= TASK A =
Reproduce the passage of the fishing forum thread on rod holders from "# How do you" to "use a bell." word for word.
── SELECTED EXCERPT ──
# How do you know you have a bite with rod holders?



## aeviaanah (Nov 23, 2011)

Gettin ready to buy some rod holders for the boat....how would one know if they got a bite when trolling and using a rod holder?

I imagine if you weren't trolling you could use a bell. 

HAPPY THANKSGIVING!


----------



## spotco2 (Nov 24, 2011)

Watching the rod bend over is a pretty good sign that you either have a fish on or you caught a snag.

Seriously, just watch the rod tip and it will tell you what's going on. If you are sitting still and using a cork, just watch the cork on the water.


----------



## tepponogu (Nov 24, 2011)

Yep. Keep an eye on your rod tips. You'll see them bend over when you get a strike or get hung up.


----------



## LonLB (Nov 24, 2011)

Slip floats all the way.


----------



## jigngrub (Nov 24, 2011)

This is one of my favorite ways to fish in the winter. I use 3 rods (legal here) and live shiners for bait. I use a 1 1/2-2 oz. bottom bouncer weight and drift the shiners while the weight bounces off the bottom. Usually the fish (or snag) will pull the rod tip down, I don't try to lift the rod out of the holder first thing... I give the reel handle 3 or 4 good cranks to hook the fish then take the rod out of the holder to fight the fish.

Sometimes though, the fish will swim along with the hook and bait in it's mouth trying to dislodge the hook without pulling the rod tip down. If I see that the rod tip isn't doing it's usual bump bump I turn the reel handle to check for a fish. 

It takes some practice to be successful fishing this way, but it's really fun and pretty relaxing while waiting for the fish to bite.


----------



## aeviaanah (Nov 24, 2011)

Great! Ive learned a bit of new stuff. How far away is the weight from the bait and bait from the float?


----------



## bcbouy (Nov 25, 2011)

i loosen my drag if i'm trolling with the rods in holders.if i don't see the strike,i'll definitely hear it.


----------



## LonLB (Nov 25, 2011)

aeviaanah said:


> Great! Ive learned a bit of new stuff. How far away is the weight from the bait and bait from the float?




That's something you would have to adjust according to how the fish are acting/how deep you are fishing and what bait you are using (the weight)

With a slip float, the float is 1-3 ft from your bait when you cast, and can be as much as 20 ft away once in the water....


I don't normally fish this way anymore, but I'm going to. Been turned on to a new technique using floats and artificials. Plus I'm going to do some sucker fishing for Musky, and some float fishing for walleye too.


----------



## aeviaanah (Nov 25, 2011)

LonLB said:


> aeviaanah said:
> 
> 
> > Great! Ive learned a bit of new stuff. How far away is the weight from the bait and bait from the float?
───
= TASK B =
Rewrite the records below with "smallest" switched to "lowest" and everything else left unchanged. Leave the pictures out of your answer.
── INFORMATION PROVIDED ──
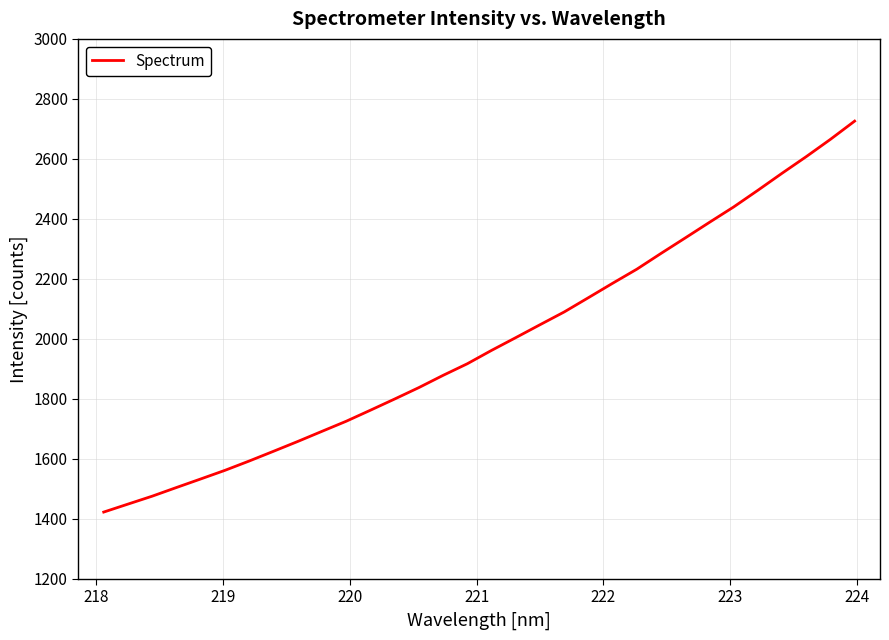

What is the smallest value displayed?

1422.4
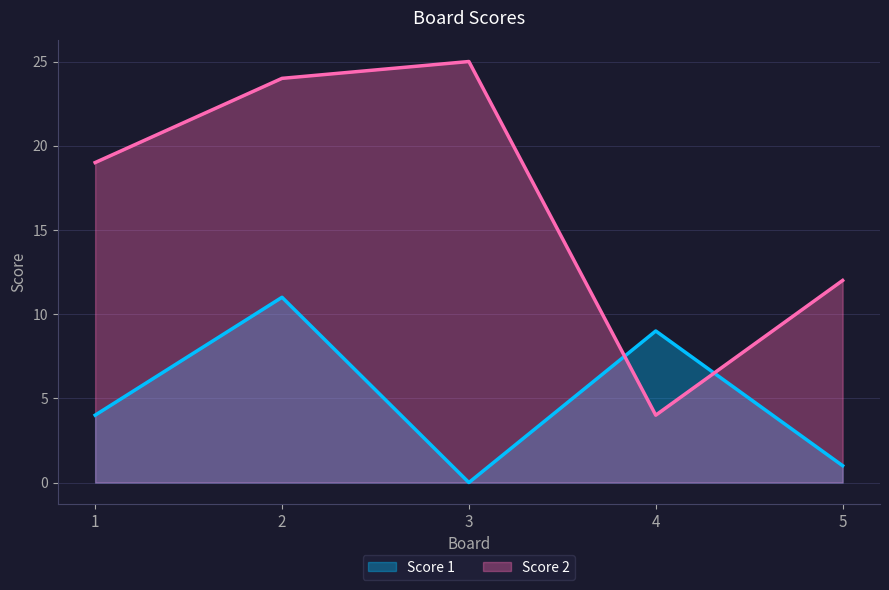

True or false: Score 2 and Score 1 intersect in this chart.

True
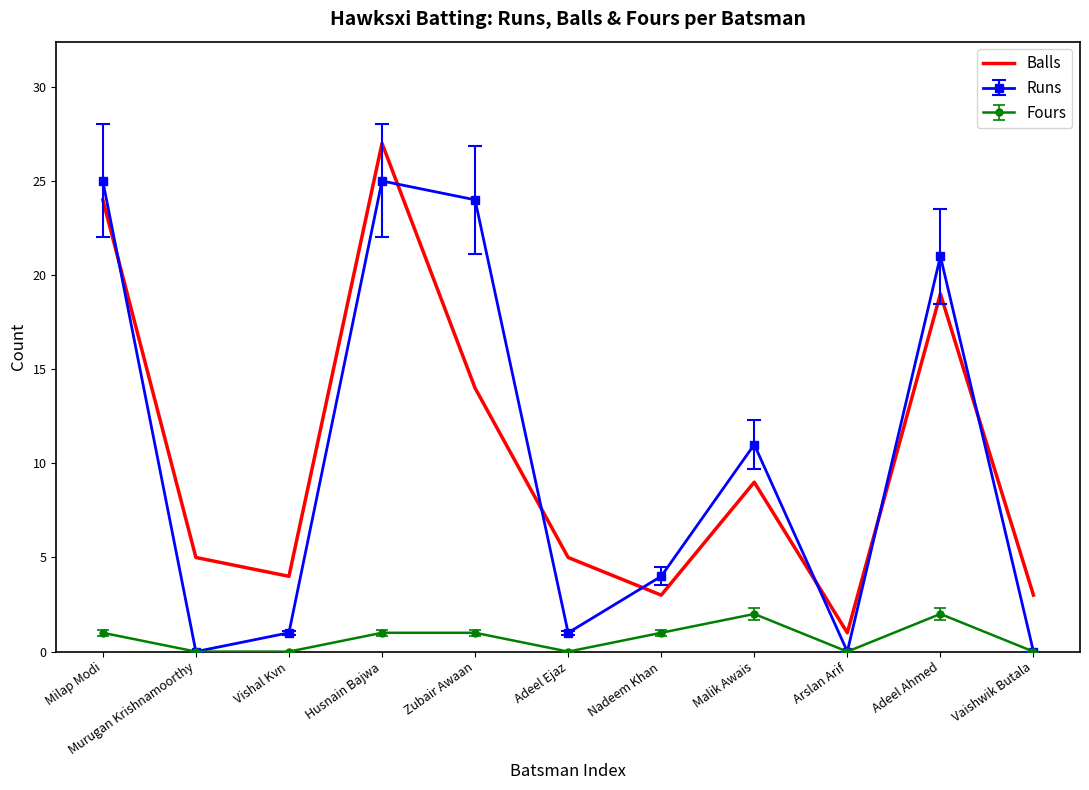

Is it true that Balls equals 19 at Adeel Ahmed?

True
───
= PROBLEM SOLUTION A =
# How do you know you have a bite with rod holders?



## aeviaanah (Nov 23, 2011)

Gettin ready to buy some rod holders for the boat....how would one know if they got a bite when trolling and using a rod holder?

I imagine if you weren't trolling you could use a bell.

= PROBLEM SOLUTION B =
What is the lowest value displayed?

1422.4

True or false: Score 2 and Score 1 intersect in this chart.

True

Is it true that Balls equals 19 at Adeel Ahmed?

True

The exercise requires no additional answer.